*** Supplied data Section Begins ***
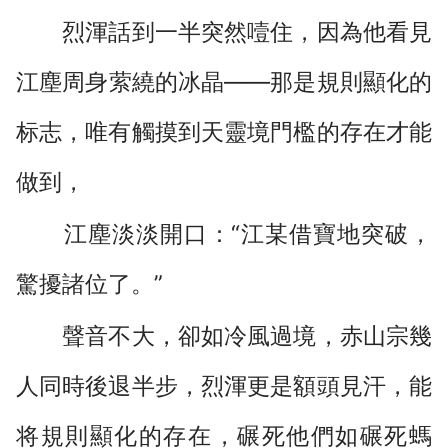
烈渾話到一半突然噎住，因為他看見
江塵周身萦繞的冰晶——那是規則顯化的
标志，唯有觸摸到天靈境門檻的存在才能
做到，
江塵淡淡開口：“江某借寶地突破，
驚擾諸位了。”
聲音不大，卻如冷風過境，赤山宗幾
人同時後退半步，烈渾更是額頭見汗，能
将規則顯化的存在，碾死他們如碾死螞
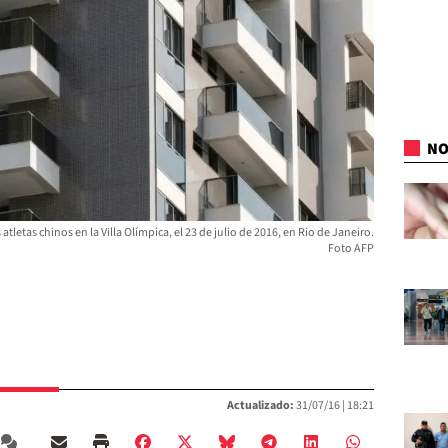
NO
tletas chinos en la Villa Olímpica, el 23 de julio de 2016, en Rio de Janeiro.
Foto AFP
Actualizado:
31/07/16 |
18:21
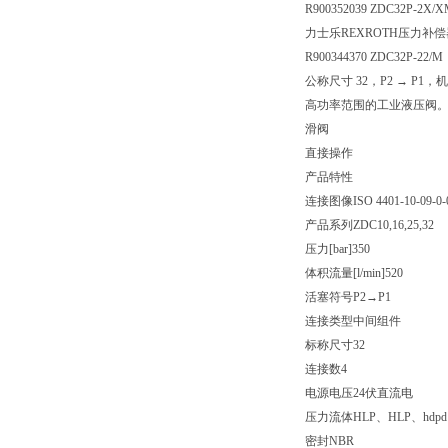
R900352039 ZDC32P-2X/
力士乐REXROTH压力补偿器Z
R900344370 ZDC32P-22/M
公称尺寸 32，P2 → P1
高功率范围的工业液压阀
滑阀
直接操作
产品特性
连接图像
ISO 4401-10-09-0-
产品系列
ZDC10,16,25,32
压力[bar]
350
体积流量[l/min]
520
活塞符号
P2→P1
连接类型
中间组件
标称尺寸
32
连接数
4
电源电压
24伏直流电
压力流体
HLP、HLP、hdp
密封
NBR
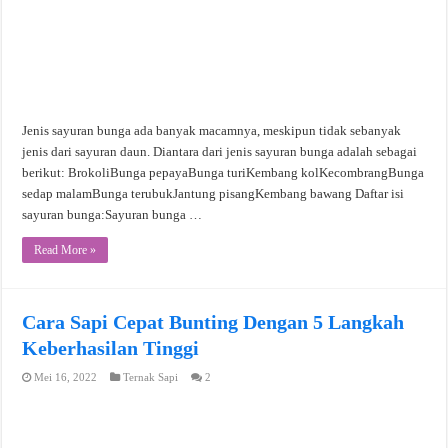
Jenis sayuran bunga ada banyak macamnya, meskipun tidak sebanyak
jenis dari sayuran daun. Diantara dari jenis sayuran bunga adalah sebagai
berikut: BrokoliBunga pepayaBunga turiKembang kolKecombrangBunga
sedap malamBunga terubukJantung pisangKembang bawang Daftar isi
sayuran bunga:Sayuran bunga …
Read More »
Cara Sapi Cepat Bunting Dengan 5 Langkah
Keberhasilan Tinggi
Mei 16, 2022
Ternak Sapi
2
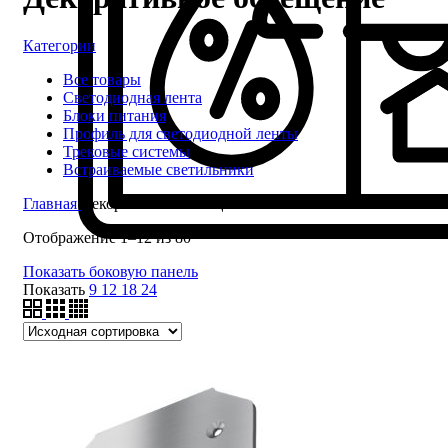
Категории
Все
товары
Светодиодная лента
Блоки питания
Профиль для светодиодной ленты
Трековые системы
Встраиваемые светильники
Главная
Декоративное освещение
Отображение 1–12 из 80
Показать боковую панель
Показать
9
12
18
24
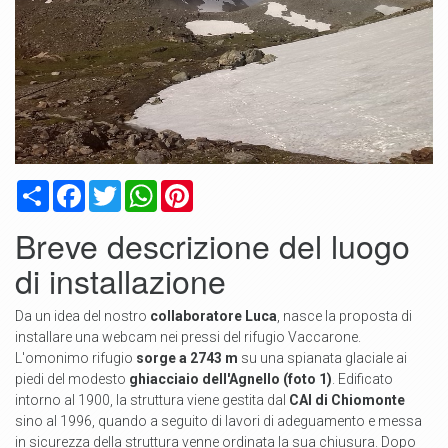
Condividi
Facebook
Twitter
WhatsApp
Pinterest
Breve descrizione del luogo
di installazione
Da un idea del nostro
collaboratore Luca
, nasce la proposta di
installare una webcam nei pressi del rifugio Vaccarone.
L'omonimo rifugio
sorge a 2743 m
su una spianata glaciale ai
piedi del modesto
ghiacciaio dell'Agnello (foto 1)
. Edificato
intorno al 1900, la struttura viene gestita dal
CAI di Chiomonte
sino al 1996, quando a seguito di lavori di adeguamento e messa
in sicurezza della struttura venne ordinata la sua chiusura. Dopo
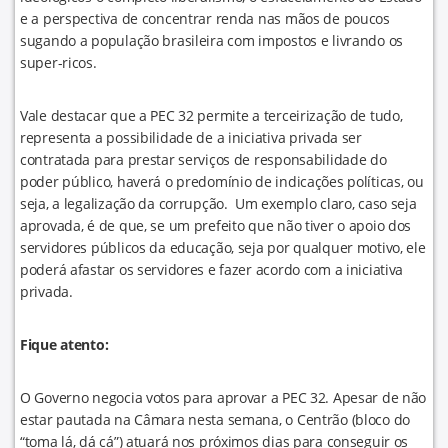
e a perspectiva de concentrar renda nas mãos de poucos
sugando a população brasileira com impostos e livrando os
super-ricos.
Vale destacar que a PEC 32 permite a terceirização de tudo,
representa a possibilidade de a iniciativa privada ser
contratada para prestar serviços de responsabilidade do
poder público, haverá o predomínio de indicações políticas, ou
seja, a legalização da corrupção. Um exemplo claro, caso seja
aprovada, é de que, se um prefeito que não tiver o apoio dos
servidores públicos da educação, seja por qualquer motivo, ele
poderá afastar os servidores e fazer acordo com a iniciativa
privada.
Fique atento:
O Governo negocia votos para aprovar a PEC 32. Apesar de não
estar pautada na Câmara nesta semana, o Centrão (bloco do
“toma lá, dá cá”) atuará nos próximos dias para conseguir os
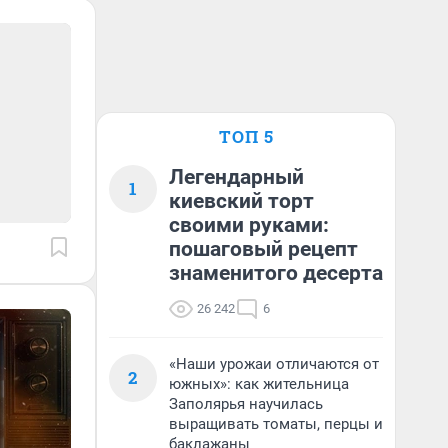
ТОП 5
Легендарный
1
киевский торт
своими руками:
пошаговый рецепт
знаменитого десерта
26 242
6
«Наши урожаи отличаются от
2
южных»: как жительница
Заполярья научилась
выращивать томаты, перцы и
баклажаны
*** Supplied data Section Ends ***
Goal of the exercise »
Transcribe, word for word, the line holding "ghiacciaio dell'Agnello (foto 1)" and all lines after it in the entries above, ending with the last. Only those lines; no pictures.

Response below »
ghiacciaio dell'Agnello (foto 1)
. Edificato
intorno al 1900, la struttura viene gestita dal
CAI di Chiomonte
sino al 1996, quando a seguito di lavori di adeguamento e messa
in sicurezza della struttura venne ordinata la sua chiusura. Dopo
e a perspectiva de concentrar renda nas mãos de poucos
sugando a população brasileira com impostos e livrando os
super-ricos.
Vale destacar que a PEC 32 permite a terceirização de tudo,
representa a possibilidade de a iniciativa privada ser
contratada para prestar serviços de responsabilidade do
poder público, haverá o predomínio de indicações políticas, ou
seja, a legalização da corrupção. Um exemplo claro, caso seja
aprovada, é de que, se um prefeito que não tiver o apoio dos
servidores públicos da educação, seja por qualquer motivo, ele
poderá afastar os servidores e fazer acordo com a iniciativa
privada.
Fique atento:
O Governo negocia votos para aprovar a PEC 32. Apesar de não
estar pautada na Câmara nesta semana, o Centrão (bloco do
“toma lá, dá cá”) atuará nos próximos dias para conseguir os
ТОП 5
Легендарный
1
киевский торт
своими руками:
пошаговый рецепт
знаменитого десерта
26 242
6
«Наши урожаи отличаются от
2
южных»: как жительница
Заполярья научилась
выращивать томаты, перцы и
баклажаны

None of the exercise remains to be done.